Diseases related to hippocampus:
- Hippocampal hook hernia (Cerebellum canopy hernia, canopy hiatus):
- Any occupying lesion in the cerebral hemisphere on the celestial canopy can cause the ipsilateral hook gyrus and the lateral hippocampal gyrus to shift to the midline and sub-occipital direction and exit through the cerebellar celestial hiatus. This most often occurs when the occupying lesion is located in the temporal lobe. The width of the hernia is different depending on the volume of the canopy pool and the size of the occupying lesion. An anterior hernia is called an anterior hernia when it comes out of the hippocampus. This condition often occurs when the frontal lobe has a lesion. When the lesion occurs in the parietal occipital region, especially the occipital lesion, a posterior hernia of the hippocampus may occur, which is called a posterior hernia. When the entire hippocampus shows a semicircular hernia, it is called a total hippocampal hernia.
- When a hippocampal hernia occurs, the midbrain narrows at the horizontal axis (left and right diameter) and the aqueduct is compressed. The contralateral cerebral foot is pushed to the contralateral free edge of the sky, and the ipsilateral oculomotor nerve is compressed between the edge of the sky and the posterior cerebral artery. Compression of the oculomotor nerve initially causes swelling, then bends at an angle on the posterior cerebral artery, and often causes bleeding within the nerve bundle. The resulting oculomotor nerve paralysis caused drooping eyelids, dilated pupils on the ipsilateral side, and the direct reflection of light disappeared, while the indirect opposite side of the light reflection disappeared. The upward and medial movements of the eyes disappeared, because the sixth cranial nerve lost its antagonism, and the eyeballs were deflected laterally under the action of other directions of movement. Mydriasis is the earliest symptom of a canopy hernia and can occur before conscious damage.

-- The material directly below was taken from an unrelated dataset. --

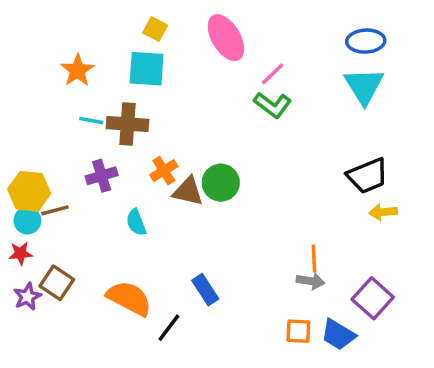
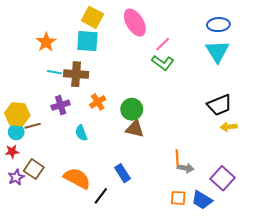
yellow square: (155, 29) -> (93, 17), size x1.5
brown triangle: (188, 191) -> (135, 129), moved
orange line: (314, 259) -> (177, 158), moved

- The dome hernia continues to expand, and wedge-shaped hemorrhagic necrosis will form at the edge of the sulcus formed by the coastal horse. Contralateral cerebral feet against the free edge of the sky can cause a hemorrhagic or non-bleeding infarction on the dorsal side of the brain. Any factor that can increase the pressure difference between the two sides of the cerebellum can aggravate the cerebellar canopy. Increased pressure differences can often cause rapid deterioration of neurological symptoms in patients, such as demining of the brain and loss of sensation. Obvious midline shift can cause interventricular foramen obstruction and narrowing of aqueduct to cause hydrocephalus and further increase ICP.
- In addition to the consequences described above, increased ICP and cerebellar canopy hernia can also cause arterial compression, causing bleeding and infarction of brain tissue in different parts.